I followed Michael Fitzgerald to St. Olaf College and, eventually, we both got full-time tenured jobs here. I published a revised version of my dissertation in 1995 as The Long War: The Intellectual People’s Front and Anti-Stalinism, 1930-1940 and a second book, The American Civil Liberties Union and the Transformation of American Liberalism in 2006. I have also published essays, mostly on gender and popular culture, in Impossible to Hold: Women and Culture in the 1960s, Disco Divas: Women and Popular Culture in the 1970s, and The Sitcom Reader: America Viewed and Skewed (new edition coming soon!). I’m currently finishing up a manuscript called After Aquarius Dawned: Bringing Sixties Values into the Seventies Mainstream. A couple of my recent articles are a piece on 1970s singer-songwriters and the ways their songs and their biographies helped baby boomers imagine relationships that weren’t defined by dating, going steady, or marriage (Journal of American History, December 2010) and one that looks at men’s “peacock” fashions – think Nehru jackets and love beads – in the 1960s (The Sixties, December 2012).

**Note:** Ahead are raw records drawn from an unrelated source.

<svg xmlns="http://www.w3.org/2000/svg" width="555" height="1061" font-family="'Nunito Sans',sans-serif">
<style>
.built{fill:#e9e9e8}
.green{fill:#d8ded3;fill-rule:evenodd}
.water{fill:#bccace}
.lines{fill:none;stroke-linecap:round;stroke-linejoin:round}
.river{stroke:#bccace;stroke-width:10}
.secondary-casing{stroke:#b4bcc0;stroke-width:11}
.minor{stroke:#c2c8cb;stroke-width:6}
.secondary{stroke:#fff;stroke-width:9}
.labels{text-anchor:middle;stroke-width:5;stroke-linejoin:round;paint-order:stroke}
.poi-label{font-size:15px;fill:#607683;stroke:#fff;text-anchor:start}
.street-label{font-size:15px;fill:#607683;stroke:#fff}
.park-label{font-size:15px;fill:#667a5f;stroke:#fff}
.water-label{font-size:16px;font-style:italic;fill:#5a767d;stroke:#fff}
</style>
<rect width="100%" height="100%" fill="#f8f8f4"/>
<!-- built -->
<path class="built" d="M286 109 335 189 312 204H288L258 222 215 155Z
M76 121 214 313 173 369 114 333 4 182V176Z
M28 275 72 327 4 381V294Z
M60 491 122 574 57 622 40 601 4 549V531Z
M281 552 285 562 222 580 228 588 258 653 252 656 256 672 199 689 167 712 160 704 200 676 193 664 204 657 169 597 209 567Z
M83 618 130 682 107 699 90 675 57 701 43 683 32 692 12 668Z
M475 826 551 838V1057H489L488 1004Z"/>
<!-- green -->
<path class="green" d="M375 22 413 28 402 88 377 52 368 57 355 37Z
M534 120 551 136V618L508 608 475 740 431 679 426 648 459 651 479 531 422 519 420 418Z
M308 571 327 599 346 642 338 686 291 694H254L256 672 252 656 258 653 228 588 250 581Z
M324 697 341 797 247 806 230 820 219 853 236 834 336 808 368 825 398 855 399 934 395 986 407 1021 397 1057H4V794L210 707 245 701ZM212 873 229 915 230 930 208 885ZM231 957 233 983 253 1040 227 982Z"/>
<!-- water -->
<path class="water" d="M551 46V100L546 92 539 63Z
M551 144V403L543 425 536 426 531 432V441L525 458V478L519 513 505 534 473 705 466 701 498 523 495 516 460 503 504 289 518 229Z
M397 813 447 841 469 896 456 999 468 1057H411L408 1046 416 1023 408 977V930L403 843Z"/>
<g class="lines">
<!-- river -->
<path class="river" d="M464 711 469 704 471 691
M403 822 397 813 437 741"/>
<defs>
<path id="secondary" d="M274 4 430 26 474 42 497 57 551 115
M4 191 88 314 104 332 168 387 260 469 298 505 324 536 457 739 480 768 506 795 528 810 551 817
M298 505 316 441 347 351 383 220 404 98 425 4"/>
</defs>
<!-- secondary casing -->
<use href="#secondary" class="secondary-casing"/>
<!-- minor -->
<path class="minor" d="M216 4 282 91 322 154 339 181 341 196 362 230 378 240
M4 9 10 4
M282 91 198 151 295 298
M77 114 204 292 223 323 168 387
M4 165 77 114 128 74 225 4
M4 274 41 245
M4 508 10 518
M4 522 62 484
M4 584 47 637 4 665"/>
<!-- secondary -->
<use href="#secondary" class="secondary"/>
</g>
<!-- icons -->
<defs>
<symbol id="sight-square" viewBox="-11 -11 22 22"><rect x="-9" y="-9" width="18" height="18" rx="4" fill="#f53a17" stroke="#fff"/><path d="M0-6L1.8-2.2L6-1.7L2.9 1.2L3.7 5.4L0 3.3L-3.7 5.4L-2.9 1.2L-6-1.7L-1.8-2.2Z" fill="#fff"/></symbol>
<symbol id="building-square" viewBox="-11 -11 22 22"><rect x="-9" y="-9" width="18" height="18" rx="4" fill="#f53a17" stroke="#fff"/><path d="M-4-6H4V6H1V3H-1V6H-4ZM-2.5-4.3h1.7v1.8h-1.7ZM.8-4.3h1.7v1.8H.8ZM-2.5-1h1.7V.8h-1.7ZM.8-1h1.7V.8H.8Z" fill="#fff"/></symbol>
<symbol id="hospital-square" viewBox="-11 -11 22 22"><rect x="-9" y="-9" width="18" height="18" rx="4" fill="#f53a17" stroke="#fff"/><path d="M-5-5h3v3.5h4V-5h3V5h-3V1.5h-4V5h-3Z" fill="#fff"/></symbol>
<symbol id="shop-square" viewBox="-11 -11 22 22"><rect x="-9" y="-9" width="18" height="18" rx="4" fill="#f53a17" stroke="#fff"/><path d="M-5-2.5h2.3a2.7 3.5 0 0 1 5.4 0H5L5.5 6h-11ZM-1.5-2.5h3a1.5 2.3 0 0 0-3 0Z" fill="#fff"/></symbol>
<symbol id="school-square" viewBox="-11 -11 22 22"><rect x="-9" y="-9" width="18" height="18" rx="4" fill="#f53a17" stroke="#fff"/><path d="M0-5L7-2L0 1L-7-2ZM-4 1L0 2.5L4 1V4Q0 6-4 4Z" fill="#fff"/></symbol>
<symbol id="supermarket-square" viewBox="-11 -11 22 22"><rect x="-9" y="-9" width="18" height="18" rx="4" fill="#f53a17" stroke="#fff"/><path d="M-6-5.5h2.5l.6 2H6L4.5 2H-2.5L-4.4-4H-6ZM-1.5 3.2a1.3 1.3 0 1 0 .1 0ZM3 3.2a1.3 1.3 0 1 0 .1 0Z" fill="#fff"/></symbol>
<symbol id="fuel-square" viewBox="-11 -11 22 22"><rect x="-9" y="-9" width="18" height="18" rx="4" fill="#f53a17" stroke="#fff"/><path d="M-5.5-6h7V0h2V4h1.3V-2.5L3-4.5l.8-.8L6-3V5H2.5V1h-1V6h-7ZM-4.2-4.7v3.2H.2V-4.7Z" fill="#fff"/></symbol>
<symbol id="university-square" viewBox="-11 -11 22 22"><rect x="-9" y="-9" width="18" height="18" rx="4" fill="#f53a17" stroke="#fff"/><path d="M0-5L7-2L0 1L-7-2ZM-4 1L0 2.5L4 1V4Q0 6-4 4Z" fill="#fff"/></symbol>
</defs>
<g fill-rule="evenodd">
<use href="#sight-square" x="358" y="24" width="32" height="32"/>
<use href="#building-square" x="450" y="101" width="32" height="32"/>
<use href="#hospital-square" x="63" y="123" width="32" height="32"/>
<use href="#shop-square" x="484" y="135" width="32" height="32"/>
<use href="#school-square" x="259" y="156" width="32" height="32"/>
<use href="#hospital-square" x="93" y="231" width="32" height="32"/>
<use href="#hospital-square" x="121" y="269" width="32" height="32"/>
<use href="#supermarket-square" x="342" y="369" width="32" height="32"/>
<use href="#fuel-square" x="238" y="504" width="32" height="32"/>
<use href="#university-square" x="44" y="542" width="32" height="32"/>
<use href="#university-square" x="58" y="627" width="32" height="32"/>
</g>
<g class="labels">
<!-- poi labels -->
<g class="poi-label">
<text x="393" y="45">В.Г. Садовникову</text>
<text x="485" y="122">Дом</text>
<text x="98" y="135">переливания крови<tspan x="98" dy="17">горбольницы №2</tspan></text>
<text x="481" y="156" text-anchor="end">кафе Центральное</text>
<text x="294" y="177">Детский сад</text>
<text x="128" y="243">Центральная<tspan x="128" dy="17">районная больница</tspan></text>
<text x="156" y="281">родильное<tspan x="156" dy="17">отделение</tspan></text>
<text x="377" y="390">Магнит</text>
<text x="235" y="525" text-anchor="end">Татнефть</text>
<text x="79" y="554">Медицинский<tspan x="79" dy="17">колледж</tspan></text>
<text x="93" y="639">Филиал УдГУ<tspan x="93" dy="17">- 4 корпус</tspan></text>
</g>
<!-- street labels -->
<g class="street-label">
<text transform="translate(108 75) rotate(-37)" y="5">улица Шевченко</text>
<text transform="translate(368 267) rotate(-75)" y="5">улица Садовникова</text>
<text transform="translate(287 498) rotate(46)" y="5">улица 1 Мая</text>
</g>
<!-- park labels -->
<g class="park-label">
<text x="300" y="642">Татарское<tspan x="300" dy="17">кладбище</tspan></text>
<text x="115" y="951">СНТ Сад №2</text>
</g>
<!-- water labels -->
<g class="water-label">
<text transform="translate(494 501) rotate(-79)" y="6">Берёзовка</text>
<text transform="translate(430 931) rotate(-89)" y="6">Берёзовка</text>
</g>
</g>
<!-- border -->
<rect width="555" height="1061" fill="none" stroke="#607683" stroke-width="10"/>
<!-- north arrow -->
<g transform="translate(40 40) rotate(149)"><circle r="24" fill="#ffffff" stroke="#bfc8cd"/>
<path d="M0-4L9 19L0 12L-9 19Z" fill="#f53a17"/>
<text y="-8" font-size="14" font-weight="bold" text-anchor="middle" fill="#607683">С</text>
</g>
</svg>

I teach in the History Department and the American Studies program, along with American Conversations. Most of my classes overlap into gender issues and count toward the Women’s & Gender Studies major/concentration. I also teach a lot of media-related courses, so some of what I teach verges into the territory of the Media & Film Studies concentrations. In my spare time I am still wife to Michael Fitzgerald and mother to two young adult sons, Alex and Nate, both of whom, I am happy to say, are gainfully employed. In my free time, I can be found on a potter’s wheel at the Northfield Arts Guild, at the Northfield Food Shelf, out running, or, if I’m lucky, traveling. I also indulge in “cultural research,” which other people might call watching TV and films, reading magazines, and listening to music. I believe that our culture is one big research opportunity that everyone should consider critically and thoughtfully and that is a viewpoint I always try to bring into each course I teach.